Happy Equal Pay Day from Lee Legal

Equal Pay Day

The United States celebrates Equal Pay Day today. The purpose of the day, which was first observed in 1996, is to mark how long women must work to earn what men earned in the previous year. On average, a woman in the United States must work about four extra months each year to earn the same as her male counterpart.

It has been more than 50 years since the passage of the Equal Pay Act of 1963. Yet the gender income gap is stubbornly persistent. U.S. government data shows women earn 79 cents for every dollar a man makes for the same work. So what does that mean over the course of a career?
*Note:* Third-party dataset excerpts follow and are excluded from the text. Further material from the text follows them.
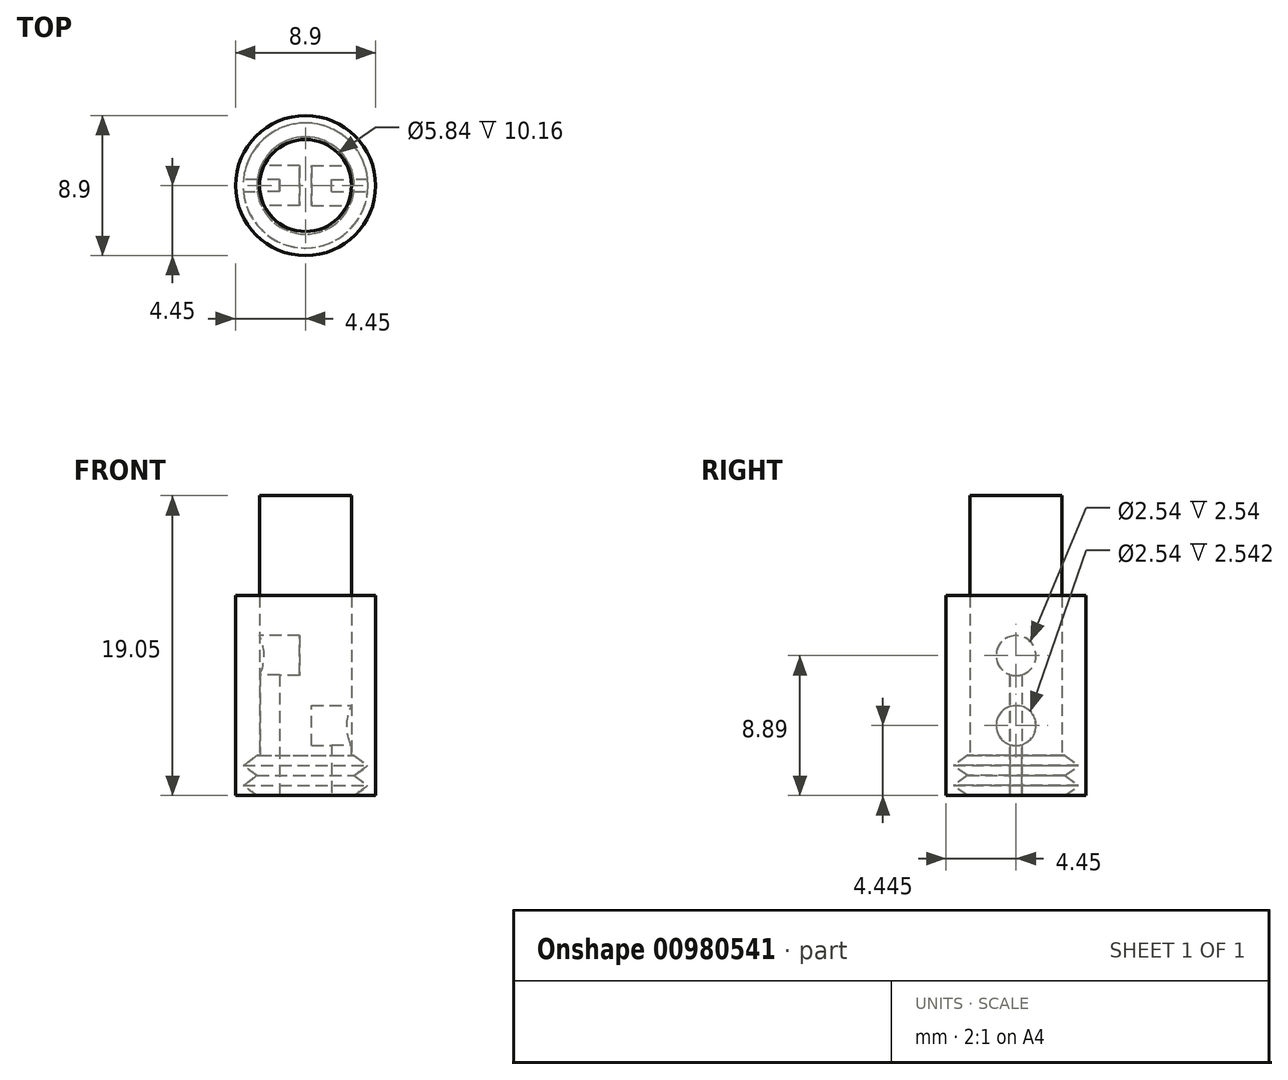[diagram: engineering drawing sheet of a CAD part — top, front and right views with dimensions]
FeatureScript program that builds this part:
annotation { "Feature Type Name" : "Feature", "Feature Type Description" : "" }
export const myFeature = defineFeature(function(context is Context, id is Id, definition is map)
    precondition{}
    {
        {
            var Q0;
            Q0=qCreatedBy(makeId("Front.planeOp"),FACE);
            var sketch = newSketch(context, id + "F0", { "sketchPlane" : qUnion([Q0])});
            skLineSegment(sketch, "E0", {"start": v(0, 0) * mm, "end": v(0, 19.05) * mm});
            skLineSegment(sketch, "E1", {"start": v(3.09, 2.54) * mm, "end": v(3.97, 1.9) * mm});
            skLineSegment(sketch, "E2", {"start": v(3.97, 1.9) * mm, "end": v(3.09, 1.27) * mm});
            skLineSegment(sketch, "E3", {"start": v(3.09, 1.27) * mm, "end": v(3.97, 0.64) * mm});
            skLineSegment(sketch, "E4", {"start": v(3.97, 0.63) * mm, "end": v(3.09, 0) * mm});
            skLineSegment(sketch, "E5", {"start": v(3.09, 0) * mm, "end": v(0, 0) * mm});
            skLineSegment(sketch, "E6", {"start": v(3.09, 2.54) * mm, "end": v(2.92, 2.54) * mm});
            skLineSegment(sketch, "E7", {"start": v(2.92, 2.54) * mm, "end": v(2.92, 19.05) * mm});
            skLineSegment(sketch, "E8", {"start": v(0, 19.05) * mm, "end": v(2.92, 19.05) * mm});
            skLineSegment(sketch, "E9", {"start": v(2.92, 12.7) * mm, "end": v(4.44, 12.7) * mm});
            skLineSegment(sketch, "E10", {"start": v(4.44, 12.7) * mm, "end": v(4.45, 0) * mm});
            skLineSegment(sketch, "E11", {"start": v(4.45, 0) * mm, "end": v(3.09, 0) * mm});
            skSolve(sketch);
        }
        {
            var Q0;
            Q0=makeQuery(id+"F0.imprint","IMPRINT",FACE,{"disambiguationData":[TD([[makeQuery(id+"F0.imprint","IMPRINT",EDGE,{"derivedFrom":sQuery(id+"F0.wireOp",EDGE,"E0")}),-1.0]])]});
            var Q1;
            Q1=sQuery(id+"F0.wireOp",EDGE,"E0");
            revolve(context, id + "F1", {"surfaceOperationType" : NewSurfaceOperationType.NEW, "entities" : qUnion([Q0]), "axis" : qUnion([Q1]), "revolveType" : RevolveType.FULL});
        }
        {
            var Q0;
            Q0=qCreatedBy(makeId("Right.planeOp"),FACE);
            cPlane(context, id + "F2", {"entities" : qUnion([Q0]), "cplaneType" : CPlaneType.OFFSET, "offset" : 2.92 * mm, "width" : 152.4 * mm, "height" : 152.4 * mm});
        }
        {
            var Q0;
            Q0=qCreatedBy(id+"F2.planeOp",FACE);
            var sketch = newSketch(context, id + "F3", { "sketchPlane" : qUnion([Q0])});
            skCircle(sketch, "E12", {"center": v(0, 4.45) * mm, "radius": 1.27 * mm});
            skLineSegment(sketch, "E13", {"start": v(-0.38, 3.23) * mm, "end": v(-0.38, 0) * mm});
            skLineSegment(sketch, "E14", {"start": v(-0.38, 0) * mm, "end": v(0.38, 0) * mm});
            skLineSegment(sketch, "E15", {"start": v(0.38, 0) * mm, "end": v(0.38, 3.23) * mm});
            skSolve(sketch);
        }
        {
            var Q0;
            {var subQ0=sQuery(id+"F3.wireOp",EDGE,"E12");var subQ1=makeQuery(id+"F3.imprint","INTERSECT",VERTEX,{"derivedFrom":[subQ0,sQuery(id+"F3.wireOp",EDGE,"E13")]});Q0=makeQuery(id+"F3.imprint","IMPRINT",FACE,{"disambiguationData":[TD([[makeQuery(id+"F3.imprint","IMPRINT",EDGE,{"disambiguationData":[TD([[subQ1,-1.0]])],"derivedFrom":subQ0}),1.0]])]});}
            extrude(context, id + "F4", {"entities" : qUnion([Q0]), "operationType" : NewBodyOperationType.REMOVE, "oppositeDirection" : true, "depth" : 2.54 * mm, "offsetDistance" : 25.4 * mm});
        }
        {
            var Q0;
            {var subQ0=sQuery(id+"F3.wireOp",EDGE,"E13");Q0=makeQuery(id+"F3.imprint","IMPRINT",FACE,{"disambiguationData":[TD([[makeQuery(id+"F3.imprint","IMPRINT",EDGE,{"derivedFrom":subQ0}),1.0]])]});}
            extrude(context, id + "F5", {"entities" : qUnion([Q0]), "operationType" : NewBodyOperationType.REMOVE, "oppositeDirection" : true, "depth" : 1.27 * mm, "offsetDistance" : 25.4 * mm, "hasSecondDirection" : true, "secondDirectionBound" : SecondDirectionBoundingType.THROUGH_ALL, "secondDirectionOppositeDirection" : false, "secondDirectionDepth" : 25.4 * mm});
        }
        {
            var Q0;
            Q0=qCreatedBy(makeId("Right.planeOp"),FACE);
            cPlane(context, id + "F6", {"entities" : qUnion([Q0]), "cplaneType" : CPlaneType.OFFSET, "offset" : 2.92 * mm, "oppositeDirection" : true, "width" : 152.4 * mm, "height" : 152.4 * mm});
        }
        {
            var Q0;
            Q0=qCreatedBy(id+"F6.planeOp",FACE);
            var sketch = newSketch(context, id + "F7", { "sketchPlane" : qUnion([Q0])});
            skCircle(sketch, "E16", {"center": v(0, 8.9) * mm, "radius": 1.27 * mm});
            skLineSegment(sketch, "E17", {"start": v(0.38, 7.68) * mm, "end": v(0.38, 0) * mm});
            skLineSegment(sketch, "E18", {"start": v(0.38, 0) * mm, "end": v(-0.38, 0) * mm});
            skLineSegment(sketch, "E19", {"start": v(-0.38, 0) * mm, "end": v(-0.38, 7.68) * mm});
            skSolve(sketch);
        }
        {
            var Q0;
            {var subQ0=sQuery(id+"F7.wireOp",EDGE,"E16");var subQ1=makeQuery(id+"F7.imprint","INTERSECT",VERTEX,{"derivedFrom":[subQ0,sQuery(id+"F7.wireOp",EDGE,"E17")]});Q0=makeQuery(id+"F7.imprint","IMPRINT",FACE,{"disambiguationData":[TD([[makeQuery(id+"F7.imprint","IMPRINT",EDGE,{"disambiguationData":[TD([[subQ1,1.0]])],"derivedFrom":subQ0}),1.0]])]});}
            extrude(context, id + "F8", {"entities" : qUnion([Q0]), "operationType" : NewBodyOperationType.REMOVE, "depth" : 2.54 * mm, "offsetDistance" : 25.4 * mm});
        }
        {
            var Q0;
            {var subQ0=sQuery(id+"F7.wireOp",EDGE,"E17");Q0=makeQuery(id+"F7.imprint","IMPRINT",FACE,{"disambiguationData":[TD([[makeQuery(id+"F7.imprint","IMPRINT",EDGE,{"derivedFrom":subQ0}),-1.0]])]});}
            extrude(context, id + "F9", {"entities" : qUnion([Q0]), "operationType" : NewBodyOperationType.REMOVE, "depth" : 1.27 * mm, "offsetDistance" : 25.4 * mm, "hasSecondDirection" : true, "secondDirectionBound" : SecondDirectionBoundingType.THROUGH_ALL, "secondDirectionOppositeDirection" : true, "secondDirectionDepth" : 25.4 * mm});
        }
        {
            var Q0;
            Q0=makeQuery(id+"F0.imprint","IMPRINT",FACE,{"disambiguationData":[TD([[makeQuery(id+"F0.imprint","IMPRINT",EDGE,{"derivedFrom":sQuery(id+"F0.wireOp",EDGE,"E1")}),1.0]])]});
            var Q1;
            Q1=sQuery(id+"F0.wireOp",EDGE,"E0");
            revolve(context, id + "F10", {"surfaceOperationType" : NewSurfaceOperationType.NEW, "entities" : qUnion([Q0]), "axis" : qUnion([Q1]), "revolveType" : RevolveType.FULL});
        }
    });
Equal Pay Day: Equal Pay for Equal Work

Based on today’s wage gap, a woman starting her career now will lose $430,480 over a 40-year career according to a new National Women’s Law Center study. And the gender pay gap is even worse for minority women. Over a 40-year career, African American women and Latinas working in Washington, D.C. earn $1.6 million and $1.8 million, respectively, less than their white male counterparts. In Virginia, African American women lose $987,040 and Latinas lose $1.2 million; in Maryland, African American women earn $863,960 less and Latinas earn $1.5 million less than men.

Women at every level of working life experience a pay gap. Jennifer Lawrence, one of today’s highest paid actresses, lashed out when she discovered, during the email hacking scandal at Sony, that she was making significantly less than her male counterparts. And U.S. soccer stars Hope Solo and Carli Lloyd, amongst others, filed a wage-discrimination class action suit against the U.S. Soccer Federation, claiming that they earn $1,350 for each friendly match they win. But players on the men’s team earn $5,000 per friendly match, regardless of the outcome. “In this day and age, it’s about equality,” Solo said.

Not Just a Problem for Women

A big part of the solution is raising awareness about gender pay discrimination, so these women should be applauded. Earning less during their careers are also a reason why women have smaller Social Security payments in retirement than men. And women nationwide on the low end of the wage scale ages 65 and up have a median retirement income 44 percent less than men.

A recent McKinsey Global Institute study found that closing the gender wage gap could inject $4.3 trillion into the country’s economy by 2025. We all know that women work just as hard as men. Do you agree this Equal Pay Day that it’s time women were paid equal pay for equal work?